Please print every record that follows, keeping each one exactly as it is.
* * * * *
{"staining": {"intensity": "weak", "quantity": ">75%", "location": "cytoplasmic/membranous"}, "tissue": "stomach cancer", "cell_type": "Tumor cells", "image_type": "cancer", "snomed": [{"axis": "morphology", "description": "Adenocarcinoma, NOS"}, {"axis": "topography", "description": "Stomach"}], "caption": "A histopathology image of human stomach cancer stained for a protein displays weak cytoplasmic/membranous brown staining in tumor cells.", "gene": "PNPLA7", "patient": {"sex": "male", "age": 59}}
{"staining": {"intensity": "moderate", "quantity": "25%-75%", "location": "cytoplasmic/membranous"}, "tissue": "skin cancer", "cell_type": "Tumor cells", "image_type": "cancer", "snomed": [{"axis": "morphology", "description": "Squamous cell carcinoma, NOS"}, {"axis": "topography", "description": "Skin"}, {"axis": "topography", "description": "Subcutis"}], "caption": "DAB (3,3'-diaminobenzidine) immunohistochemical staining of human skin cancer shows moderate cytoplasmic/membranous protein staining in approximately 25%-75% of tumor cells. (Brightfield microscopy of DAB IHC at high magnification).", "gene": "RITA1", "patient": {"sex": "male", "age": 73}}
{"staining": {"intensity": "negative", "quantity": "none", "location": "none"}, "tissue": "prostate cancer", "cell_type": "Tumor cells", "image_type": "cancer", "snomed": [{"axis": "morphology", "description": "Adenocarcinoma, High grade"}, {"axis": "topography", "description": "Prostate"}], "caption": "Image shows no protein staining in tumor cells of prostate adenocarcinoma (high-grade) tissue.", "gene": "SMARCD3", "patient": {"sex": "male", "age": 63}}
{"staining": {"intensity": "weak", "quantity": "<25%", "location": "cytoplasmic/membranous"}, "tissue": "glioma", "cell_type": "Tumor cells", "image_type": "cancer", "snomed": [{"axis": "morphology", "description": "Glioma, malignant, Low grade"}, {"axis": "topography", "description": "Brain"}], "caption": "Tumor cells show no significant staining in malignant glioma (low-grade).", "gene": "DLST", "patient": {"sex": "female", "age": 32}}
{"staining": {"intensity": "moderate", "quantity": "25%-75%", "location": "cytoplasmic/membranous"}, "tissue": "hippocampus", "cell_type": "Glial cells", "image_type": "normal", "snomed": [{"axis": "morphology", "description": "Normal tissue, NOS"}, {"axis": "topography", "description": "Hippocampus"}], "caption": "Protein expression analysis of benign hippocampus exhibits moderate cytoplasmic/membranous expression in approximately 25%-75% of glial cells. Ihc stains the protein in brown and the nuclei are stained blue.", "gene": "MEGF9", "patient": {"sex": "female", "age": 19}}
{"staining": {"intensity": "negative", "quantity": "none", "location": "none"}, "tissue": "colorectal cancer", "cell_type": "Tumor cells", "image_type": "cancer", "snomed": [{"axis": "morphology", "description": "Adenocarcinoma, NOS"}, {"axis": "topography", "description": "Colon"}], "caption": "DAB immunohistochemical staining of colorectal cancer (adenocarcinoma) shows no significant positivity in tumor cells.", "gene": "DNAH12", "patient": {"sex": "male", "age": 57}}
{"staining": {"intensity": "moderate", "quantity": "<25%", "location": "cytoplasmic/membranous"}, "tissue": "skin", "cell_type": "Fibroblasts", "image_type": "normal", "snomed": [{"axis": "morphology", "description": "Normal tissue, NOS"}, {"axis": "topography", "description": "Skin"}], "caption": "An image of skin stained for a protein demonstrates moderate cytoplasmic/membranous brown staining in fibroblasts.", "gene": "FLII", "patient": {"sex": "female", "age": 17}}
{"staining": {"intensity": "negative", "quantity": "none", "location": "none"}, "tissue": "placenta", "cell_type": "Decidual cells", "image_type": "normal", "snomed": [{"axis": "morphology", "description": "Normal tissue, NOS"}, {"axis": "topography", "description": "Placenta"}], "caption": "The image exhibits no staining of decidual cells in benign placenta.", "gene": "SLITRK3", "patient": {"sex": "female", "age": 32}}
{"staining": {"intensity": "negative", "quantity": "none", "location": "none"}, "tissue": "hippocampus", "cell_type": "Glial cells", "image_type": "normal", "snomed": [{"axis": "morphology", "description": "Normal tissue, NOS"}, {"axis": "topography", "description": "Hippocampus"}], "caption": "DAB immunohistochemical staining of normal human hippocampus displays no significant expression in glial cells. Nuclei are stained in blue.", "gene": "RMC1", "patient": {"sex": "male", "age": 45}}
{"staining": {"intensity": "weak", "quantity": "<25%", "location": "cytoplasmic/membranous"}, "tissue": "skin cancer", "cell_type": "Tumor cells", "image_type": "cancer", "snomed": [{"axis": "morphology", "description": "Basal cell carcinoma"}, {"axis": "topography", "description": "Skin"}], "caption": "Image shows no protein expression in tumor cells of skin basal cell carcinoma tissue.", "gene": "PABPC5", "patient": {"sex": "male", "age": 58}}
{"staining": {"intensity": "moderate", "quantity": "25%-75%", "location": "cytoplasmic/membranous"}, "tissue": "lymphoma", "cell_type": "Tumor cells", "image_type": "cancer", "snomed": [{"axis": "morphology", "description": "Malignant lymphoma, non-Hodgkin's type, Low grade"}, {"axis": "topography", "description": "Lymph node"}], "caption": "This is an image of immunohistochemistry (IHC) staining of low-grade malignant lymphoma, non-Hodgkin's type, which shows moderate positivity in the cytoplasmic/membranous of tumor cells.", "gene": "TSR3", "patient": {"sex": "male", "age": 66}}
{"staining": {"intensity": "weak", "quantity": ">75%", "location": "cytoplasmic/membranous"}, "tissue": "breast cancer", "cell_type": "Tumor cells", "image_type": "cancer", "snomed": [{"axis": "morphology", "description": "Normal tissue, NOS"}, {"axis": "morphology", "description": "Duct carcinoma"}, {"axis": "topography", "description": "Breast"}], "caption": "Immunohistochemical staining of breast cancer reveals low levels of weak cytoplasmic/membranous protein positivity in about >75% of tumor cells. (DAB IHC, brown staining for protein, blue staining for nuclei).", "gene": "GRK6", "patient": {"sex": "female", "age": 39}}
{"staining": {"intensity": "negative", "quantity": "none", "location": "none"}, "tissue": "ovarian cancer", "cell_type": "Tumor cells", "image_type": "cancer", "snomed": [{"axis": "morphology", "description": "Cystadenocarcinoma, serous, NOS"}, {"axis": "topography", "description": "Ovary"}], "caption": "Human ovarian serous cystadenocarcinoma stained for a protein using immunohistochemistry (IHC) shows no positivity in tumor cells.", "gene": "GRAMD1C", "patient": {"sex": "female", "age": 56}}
* * * * *
_Written reply_
{"staining": {"intensity": "weak", "quantity": ">75%", "location": "cytoplasmic/membranous"}, "tissue": "stomach cancer", "cell_type": "Tumor cells", "image_type": "cancer", "snomed": [{"axis": "morphology", "description": "Adenocarcinoma, NOS"}, {"axis": "topography", "description": "Stomach"}], "caption": "A histopathology image of human stomach cancer stained for a protein displays weak cytoplasmic/membranous brown staining in tumor cells.", "gene": "PNPLA7", "patient": {"sex": "male", "age": 59}}
{"staining": {"intensity": "moderate", "quantity": "25%-75%", "location": "cytoplasmic/membranous"}, "tissue": "skin cancer", "cell_type": "Tumor cells", "image_type": "cancer", "snomed": [{"axis": "morphology", "description": "Squamous cell carcinoma, NOS"}, {"axis": "topography", "description": "Skin"}, {"axis": "topography", "description": "Subcutis"}], "caption": "DAB (3,3'-diaminobenzidine) immunohistochemical staining of human skin cancer shows moderate cytoplasmic/membranous protein staining in approximately 25%-75% of tumor cells. (Brightfield microscopy of DAB IHC at high magnification).", "gene": "RITA1", "patient": {"sex": "male", "age": 73}}
{"staining": {"intensity": "negative", "quantity": "none", "location": "none"}, "tissue": "prostate cancer", "cell_type": "Tumor cells", "image_type": "cancer", "snomed": [{"axis": "morphology", "description": "Adenocarcinoma, High grade"}, {"axis": "topography", "description": "Prostate"}], "caption": "Image shows no protein staining in tumor cells of prostate adenocarcinoma (high-grade) tissue.", "gene": "SMARCD3", "patient": {"sex": "male", "age": 63}}
{"staining": {"intensity": "weak", "quantity": "<25%", "location": "cytoplasmic/membranous"}, "tissue": "glioma", "cell_type": "Tumor cells", "image_type": "cancer", "snomed": [{"axis": "morphology", "description": "Glioma, malignant, Low grade"}, {"axis": "topography", "description": "Brain"}], "caption": "Tumor cells show no significant staining in malignant glioma (low-grade).", "gene": "DLST", "patient": {"sex": "female", "age": 32}}
{"staining": {"intensity": "moderate", "quantity": "25%-75%", "location": "cytoplasmic/membranous"}, "tissue": "hippocampus", "cell_type": "Glial cells", "image_type": "normal", "snomed": [{"axis": "morphology", "description": "Normal tissue, NOS"}, {"axis": "topography", "description": "Hippocampus"}], "caption": "Protein expression analysis of benign hippocampus exhibits moderate cytoplasmic/membranous expression in approximately 25%-75% of glial cells. Ihc stains the protein in brown and the nuclei are stained blue.", "gene": "MEGF9", "patient": {"sex": "female", "age": 19}}
{"staining": {"intensity": "negative", "quantity": "none", "location": "none"}, "tissue": "colorectal cancer", "cell_type": "Tumor cells", "image_type": "cancer", "snomed": [{"axis": "morphology", "description": "Adenocarcinoma, NOS"}, {"axis": "topography", "description": "Colon"}], "caption": "DAB immunohistochemical staining of colorectal cancer (adenocarcinoma) shows no significant positivity in tumor cells.", "gene": "DNAH12", "patient": {"sex": "male", "age": 57}}
{"staining": {"intensity": "moderate", "quantity": "<25%", "location": "cytoplasmic/membranous"}, "tissue": "skin", "cell_type": "Fibroblasts", "image_type": "normal", "snomed": [{"axis": "morphology", "description": "Normal tissue, NOS"}, {"axis": "topography", "description": "Skin"}], "caption": "An image of skin stained for a protein demonstrates moderate cytoplasmic/membranous brown staining in fibroblasts.", "gene": "FLII", "patient": {"sex": "female", "age": 17}}
{"staining": {"intensity": "negative", "quantity": "none", "location": "none"}, "tissue": "placenta", "cell_type": "Decidual cells", "image_type": "normal", "snomed": [{"axis": "morphology", "description": "Normal tissue, NOS"}, {"axis": "topography", "description": "Placenta"}], "caption": "The image exhibits no staining of decidual cells in benign placenta.", "gene": "SLITRK3", "patient": {"sex": "female", "age": 32}}
{"staining": {"intensity": "negative", "quantity": "none", "location": "none"}, "tissue": "hippocampus", "cell_type": "Glial cells", "image_type": "normal", "snomed": [{"axis": "morphology", "description": "Normal tissue, NOS"}, {"axis": "topography", "description": "Hippocampus"}], "caption": "DAB immunohistochemical staining of normal human hippocampus displays no significant expression in glial cells. Nuclei are stained in blue.", "gene": "RMC1", "patient": {"sex": "male", "age": 45}}
{"staining": {"intensity": "weak", "quantity": "<25%", "location": "cytoplasmic/membranous"}, "tissue": "skin cancer", "cell_type": "Tumor cells", "image_type": "cancer", "snomed": [{"axis": "morphology", "description": "Basal cell carcinoma"}, {"axis": "topography", "description": "Skin"}], "caption": "Image shows no protein expression in tumor cells of skin basal cell carcinoma tissue.", "gene": "PABPC5", "patient": {"sex": "male", "age": 58}}
{"staining": {"intensity": "moderate", "quantity": "25%-75%", "location": "cytoplasmic/membranous"}, "tissue": "lymphoma", "cell_type": "Tumor cells", "image_type": "cancer", "snomed": [{"axis": "morphology", "description": "Malignant lymphoma, non-Hodgkin's type, Low grade"}, {"axis": "topography", "description": "Lymph node"}], "caption": "This is an image of immunohistochemistry (IHC) staining of low-grade malignant lymphoma, non-Hodgkin's type, which shows moderate positivity in the cytoplasmic/membranous of tumor cells.", "gene": "TSR3", "patient": {"sex": "male", "age": 66}}
{"staining": {"intensity": "weak", "quantity": ">75%", "location": "cytoplasmic/membranous"}, "tissue": "breast cancer", "cell_type": "Tumor cells", "image_type": "cancer", "snomed": [{"axis": "morphology", "description": "Normal tissue, NOS"}, {"axis": "morphology", "description": "Duct carcinoma"}, {"axis": "topography", "description": "Breast"}], "caption": "Immunohistochemical staining of breast cancer reveals low levels of weak cytoplasmic/membranous protein positivity in about >75% of tumor cells. (DAB IHC, brown staining for protein, blue staining for nuclei).", "gene": "GRK6", "patient": {"sex": "female", "age": 39}}
{"staining": {"intensity": "negative", "quantity": "none", "location": "none"}, "tissue": "ovarian cancer", "cell_type": "Tumor cells", "image_type": "cancer", "snomed": [{"axis": "morphology", "description": "Cystadenocarcinoma, serous, NOS"}, {"axis": "topography", "description": "Ovary"}], "caption": "Human ovarian serous cystadenocarcinoma stained for a protein using immunohistochemistry (IHC) shows no positivity in tumor cells.", "gene": "GRAMD1C", "patient": {"sex": "female", "age": 56}}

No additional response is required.